I have above said, the “shop” of Lady Gresham. Until the 10th or 12th of Elizabeth there were but few silk-shops at all in London, and those were invariably kept, or served, by females. The supply too was very scanty. Stowe, the antiquarian tailor, says that citizens’ wives in general were then constrained to wear knit caps of woollen yarn; silver thread, lace, and silk being very scarce, and only the very wealthy being able to purchase garments of which these materials formed a part; and even then, the husbands of ladies who desired to deck themselves in costly apparel, were obliged to prove that they were “gentlemen by descent.”
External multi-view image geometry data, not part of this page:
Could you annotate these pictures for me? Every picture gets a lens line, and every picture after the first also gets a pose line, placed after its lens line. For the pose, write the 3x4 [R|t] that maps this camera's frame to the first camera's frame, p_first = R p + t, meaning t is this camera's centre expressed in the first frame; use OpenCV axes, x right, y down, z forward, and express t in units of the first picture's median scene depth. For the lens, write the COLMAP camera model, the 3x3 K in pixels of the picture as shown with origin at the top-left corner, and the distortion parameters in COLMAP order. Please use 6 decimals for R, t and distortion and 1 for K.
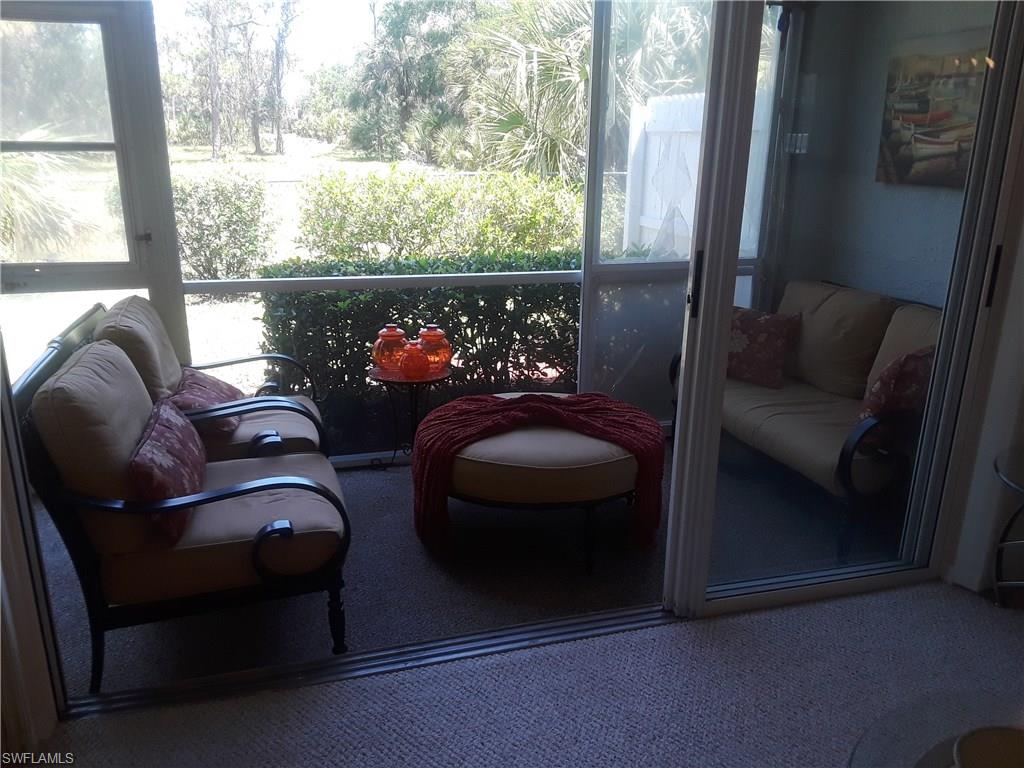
lens RADIAL K [[841.3, 0, 515.0], [0, 841.3, 393.5], [0, 0, 1]] dist [0.106246, -0.167993]
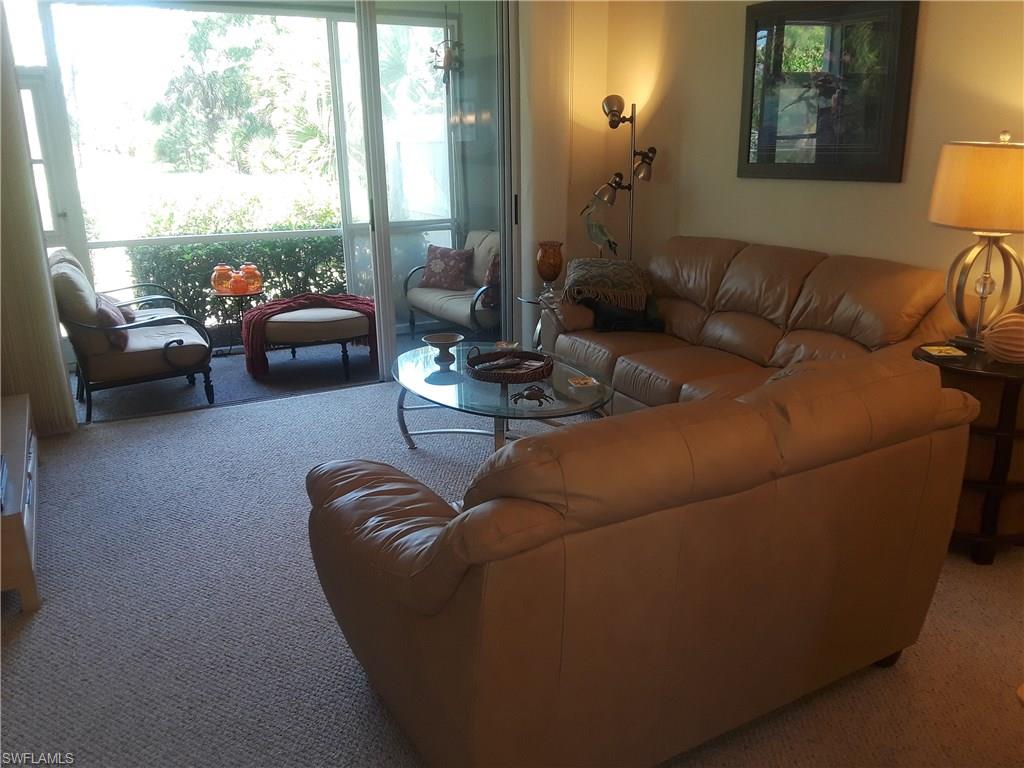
lens RADIAL K [[841.3, 0, 516.5], [0, 841.3, 385.1], [0, 0, 1]] dist [0.106246, -0.167993]
pose [[0.978342, -0.083000, 0.189627, 0.007929], [0.086094, 0.996254, -0.008121, 0.021524], [-0.188242, 0.024271, 0.981823, -0.071979]]
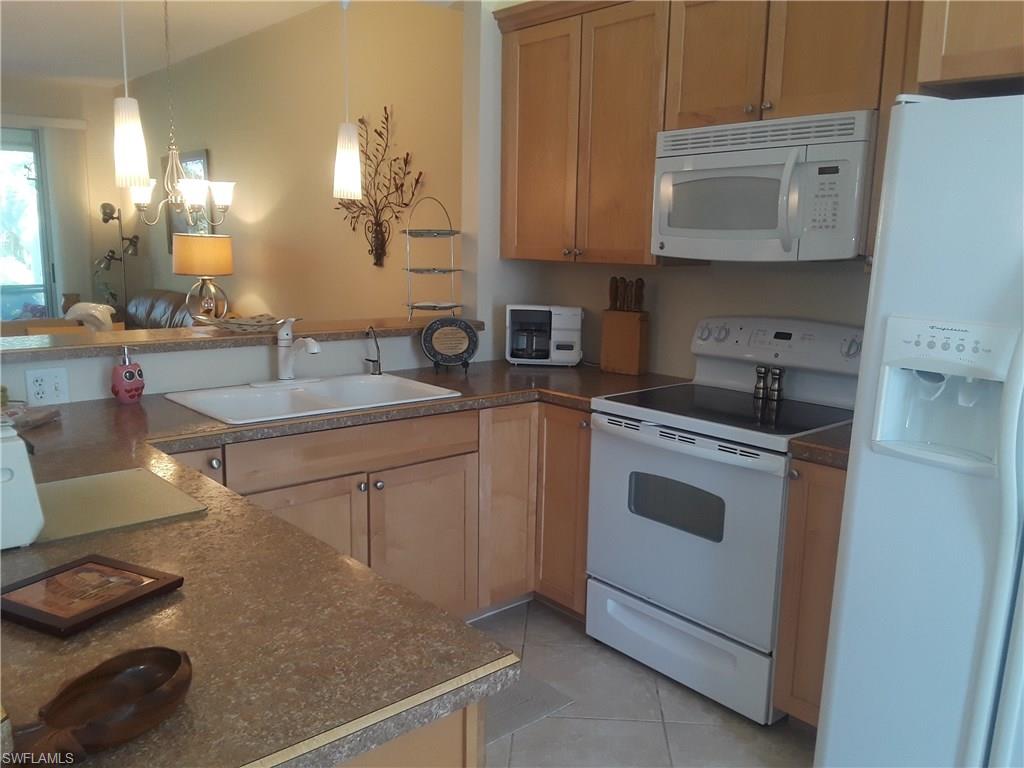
lens RADIAL K [[841.3, 0, 516.2], [0, 841.3, 386.0], [0, 0, 1]] dist [0.106246, -0.167993]
pose [[0.906518, -0.069628, 0.416385, 0.051944], [0.119989, 0.988123, -0.095997, 0.054799], [-0.404756, 0.136985, 0.904106, -0.174524]]
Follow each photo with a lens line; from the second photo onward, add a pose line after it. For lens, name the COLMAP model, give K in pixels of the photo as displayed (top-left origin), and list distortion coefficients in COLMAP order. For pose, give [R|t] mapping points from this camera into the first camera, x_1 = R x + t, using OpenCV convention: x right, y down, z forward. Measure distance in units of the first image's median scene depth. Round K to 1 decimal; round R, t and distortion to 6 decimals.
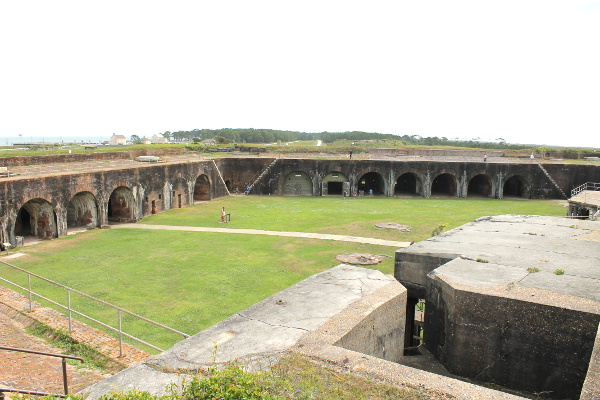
lens RADIAL K [[553.6, 0, 300.0], [0, 553.6, 200.0], [0, 0, 1]] dist [-0.010692, -0.007791]
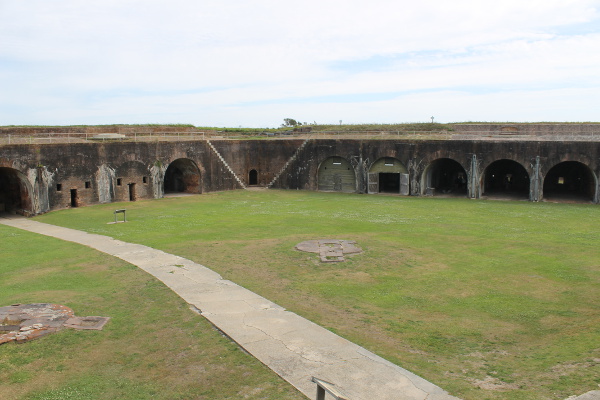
lens RADIAL K [[553.6, 0, 300.0], [0, 553.6, 200.0], [0, 0, 1]] dist [-0.010692, -0.007791]
pose [[0.907398, 0.033384, -0.418944, 0.251633], [-0.035512, 0.999366, 0.002719, 0.001965], [0.418769, 0.012411, 0.908008, 0.348822]]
When the Princess Elizabeth lost her mother, her wardrobe, which was none of the most brilliant before, became of very mean condition. Lady Bryan wrote to Cromwell that “she hath neither gown nor kirtle, nor petticoat, nor no manner of linen, nor forsmocks, nor kerchiefs, nor rails (night-dresses), nor body stichets, nor handkerchiefs, nor sleeves, nor mufflers, nor biggins” (the last two signifying day caps and night caps), and the whole list showing that the little lady was as ill provided for as any villein’s daughter in the land. No wonder that she was at an early period smartly touched by rheumatism. When she came to the court of Edward VI. she was remarkable for the simplicity of her dress; it was religiously grave, as prescribed by the polemical ‘Journaux des Modes’ edited by Calvinistic divines. Dr. Aylmer, in his ‘Harbour for Faithful Subjects,’ says:—“The King, her father, left her rich clothes and jewels; and I know it to be true, that in seven years after his death she never in all that time looked upon that rich attire and precious jewels but once, and that against her will; and that there never came gold or stone upon her head till her sister forced her to lay off her former soberness, and bear her company in her glittering gayness; and then she so bore it that all might see that her body carried what her heart disliked. I am sure that her maidenly apparel which she used in King Edward’s time, made the noblemen’s wives and daughters ashamed to be dressed and painted like peacocks, being more moved with her most virtuous example than all that ever Paul or Peter wrote touching the matter.”